Selected passage section start
The Butler 5 Point Plan

These are our 5 Point Plans, scroll down for more.  

01 January 2009

 

This is 5-point-plan number 2.

Business Productivity Improvement in 2009 – another 5 Point Plan

What can you do to improve the productivity of your business? Here’s a simple checklist to consider, starting by looking at whether you should you do IT Differently?

Do your IT systems meet your business needs? Are they lagging behind competitors? Is it essential that you reduce IT opex and capex? All of the above? Now more than ever business requires adaptable IT supply that meets changing needs at a lower and more flexible cost structure. Three approaches should be explored for strategic gains...


1. Software as a Service (SaaS)

SaaS, Hosted Applications or “Cloud Computing”. Get past the hype and you’ll now find mature options for business. The concept is essentially where a supplier operates and maintains an application that you (and other users) can access and use securely via the internet.

Benefits generally include paying for what you use (fundamentally, a zero capex variable opex model), access from anywhere including mobile devices and knowing that someone else will keep the application maintained and up to date (and the infrastructure to host that application to boot).
Selected passage section end
__Task requirements__
A: In the business productivity plan, turn the paragraph beginning "Benefits generally include" into a short bulleted list that keeps its main facts.
B: Carry on writing the business productivity plan, starting right after its last sentence.
Records section start
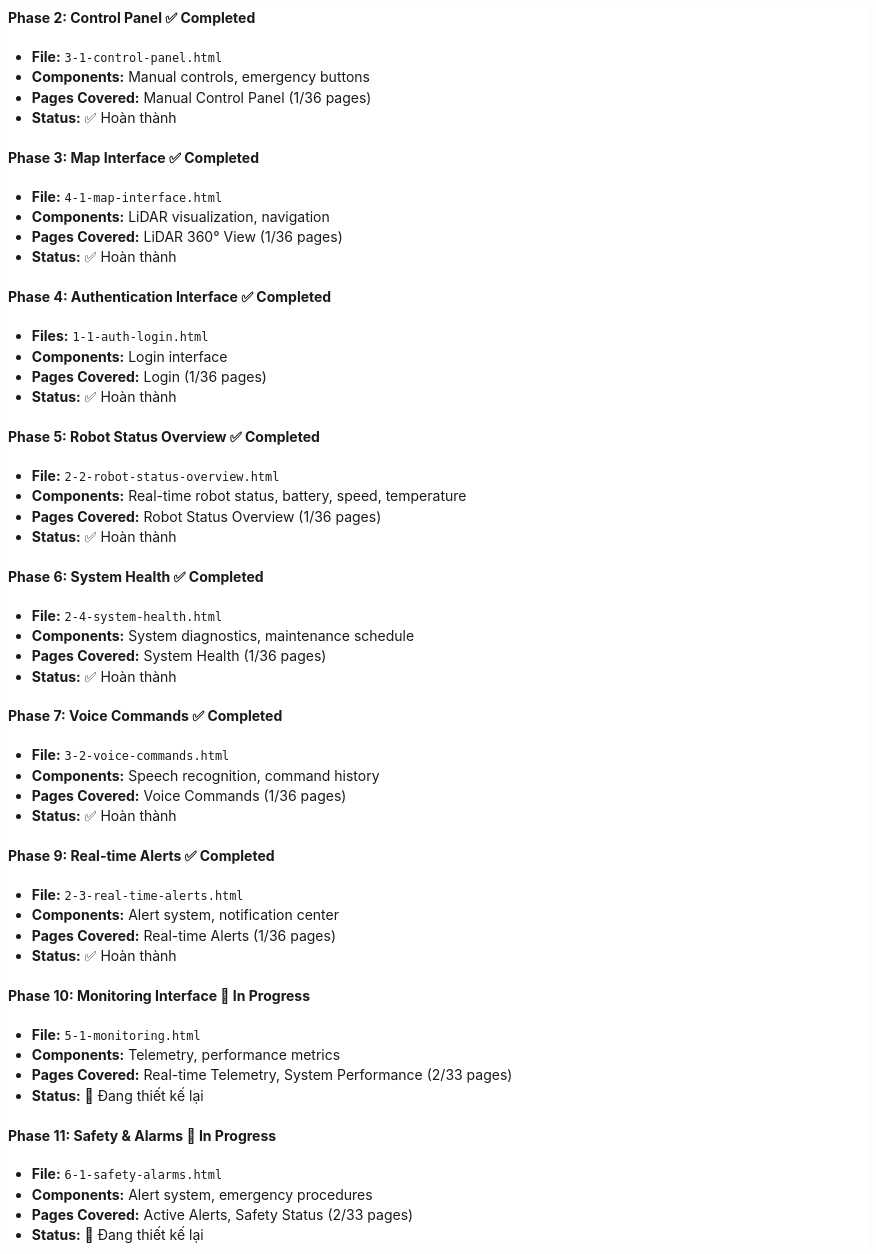 #### **Phase 2: Control Panel** ✅ Completed
- **File:** `3-1-control-panel.html`
- **Components:** Manual controls, emergency buttons
- **Pages Covered:** Manual Control Panel (1/36 pages)
- **Status:** ✅ Hoàn thành

#### **Phase 3: Map Interface** ✅ Completed
- **File:** `4-1-map-interface.html`
- **Components:** LiDAR visualization, navigation
- **Pages Covered:** LiDAR 360° View (1/36 pages)
- **Status:** ✅ Hoàn thành

#### **Phase 4: Authentication Interface** ✅ Completed
- **Files:** `1-1-auth-login.html`
- **Components:** Login interface
- **Pages Covered:** Login (1/36 pages)
- **Status:** ✅ Hoàn thành

#### **Phase 5: Robot Status Overview** ✅ Completed
- **File:** `2-2-robot-status-overview.html`
- **Components:** Real-time robot status, battery, speed, temperature
- **Pages Covered:** Robot Status Overview (1/36 pages)
- **Status:** ✅ Hoàn thành

#### **Phase 6: System Health** ✅ Completed
- **File:** `2-4-system-health.html`
- **Components:** System diagnostics, maintenance schedule
- **Pages Covered:** System Health (1/36 pages)
- **Status:** ✅ Hoàn thành

#### **Phase 7: Voice Commands** ✅ Completed
- **File:** `3-2-voice-commands.html`
- **Components:** Speech recognition, command history
- **Pages Covered:** Voice Commands (1/36 pages)
- **Status:** ✅ Hoàn thành



#### **Phase 9: Real-time Alerts** ✅ Completed
- **File:** `2-3-real-time-alerts.html`
- **Components:** Alert system, notification center
- **Pages Covered:** Real-time Alerts (1/36 pages)
- **Status:** ✅ Hoàn thành

#### **Phase 10: Monitoring Interface** 🔄 In Progress
- **File:** `5-1-monitoring.html`
- **Components:** Telemetry, performance metrics
- **Pages Covered:** Real-time Telemetry, System Performance (2/33 pages)
- **Status:** 🔄 Đang thiết kế lại

#### **Phase 11: Safety & Alarms** 🔄 In Progress
- **File:** `6-1-safety-alarms.html`
- **Components:** Alert system, emergency procedures
- **Pages Covered:** Active Alerts, Safety Status (2/33 pages)
- **Status:** 🔄 Đang thiết kế lại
Records section end
__Answers to the exercises__
A:
- You pay only for what you use: essentially no capital spending, with variable operating costs.
- You can use the application from anywhere, including on mobile devices.
- Someone else keeps the application and the infrastructure that hosts it maintained and up to date.

B:
Check out NZs Xero for your finance system, SalesForce.com for Client Relationship Management and Microsoft’s bundle of Cloud Computing products.


2. Open Source Software

In a nutshell software that is free to use. Open Source now has a huge following worldwide and the explicit endorsement of many governments and major corporates (both as suppliers of Open Source software and as users of it). From the largest of business applications to the smallest software utility it’s likely that there will be an Open Source option. Unlike Hosted Applications you still need the environment to run them and expertise to support them, but many organisations specialise in this. Visit the New Zealand Open Source Society http://nzoss.org.nz/.


3. Outsourcing

There’s a reason why the even the big players choose to outsource a large chunk of their IT expenditure when on the face of it they have sufficient requirements to justify a large IT department – there are gains through specialisation that can be shared. This helps with productivity. Whether you pursue (i) or (ii) above, or not, you will have an in-house IT environment of some form and you should evaluate whether you are the best organisation to support and maintain it.

And two points for quick wins...


4. Mobile

Does your company use Telecom and Vodafone mobiles in your fleet? Many firms do to meet specific international roaming or coverage requirements. The problem is interconnection charges between the two networks will be inflating your bill every month as your staff members talk to each other “off-net”.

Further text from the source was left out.